» **Stored data**:
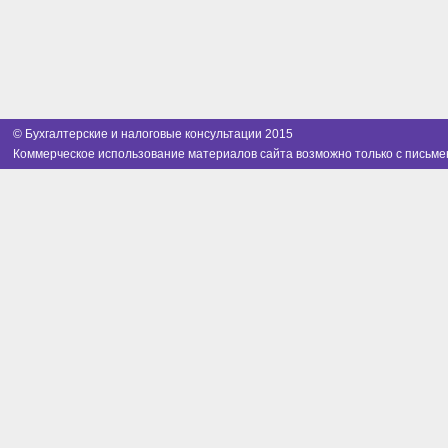
© Бухгалтерские и налоговые консультации 2015
Коммерческое использование материалов сайта возможно только с письме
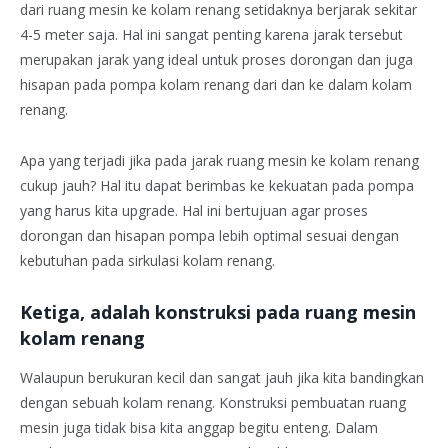
dari ruang mesin ke kolam renang setidaknya berjarak sekitar
4-5 meter saja. Hal ini sangat penting karena jarak tersebut
merupakan jarak yang ideal untuk proses dorongan dan juga
hisapan pada pompa kolam renang dari dan ke dalam kolam
renang.
Apa yang terjadi jika pada jarak ruang mesin ke kolam renang
cukup jauh? Hal itu dapat berimbas ke kekuatan pada pompa
yang harus kita upgrade. Hal ini bertujuan agar proses
dorongan dan hisapan pompa lebih optimal sesuai dengan
kebutuhan pada sirkulasi kolam renang.
Ketiga, adalah konstruksi pada ruang mesin
kolam renang
Walaupun berukuran kecil dan sangat jauh jika kita bandingkan
dengan sebuah kolam renang. Konstruksi pembuatan ruang
mesin juga tidak bisa kita anggap begitu enteng. Dalam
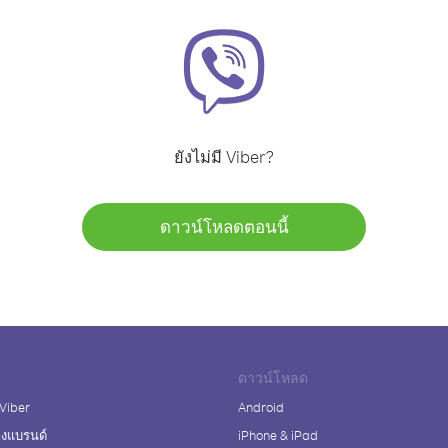
ยังไม่มี Viber?
ดาวน์โหลดตอนนี้
ดาวน์โหลด
 Viber
Android
างแบรนด์
iPhone & iPad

» **Problem statement**:
Could you return the whole listing exactly, with every picture removed?

» **Exercise solution**:
© Бухгалтерские и налоговые консультации 2015
Коммерческое использование материалов сайта возможно только с письме
dari ruang mesin ke kolam renang setidaknya berjarak sekitar
4-5 meter saja. Hal ini sangat penting karena jarak tersebut
merupakan jarak yang ideal untuk proses dorongan dan juga
hisapan pada pompa kolam renang dari dan ke dalam kolam
renang.
Apa yang terjadi jika pada jarak ruang mesin ke kolam renang
cukup jauh? Hal itu dapat berimbas ke kekuatan pada pompa
yang harus kita upgrade. Hal ini bertujuan agar proses
dorongan dan hisapan pompa lebih optimal sesuai dengan
kebutuhan pada sirkulasi kolam renang.
Ketiga, adalah konstruksi pada ruang mesin
kolam renang
Walaupun berukuran kecil dan sangat jauh jika kita bandingkan
dengan sebuah kolam renang. Konstruksi pembuatan ruang
mesin juga tidak bisa kita anggap begitu enteng. Dalam
ยังไม่มี Viber?
ดาวน์โหลดตอนนี้
ดาวน์โหลด
 Viber
Android
างแบรนด์
iPhone & iPad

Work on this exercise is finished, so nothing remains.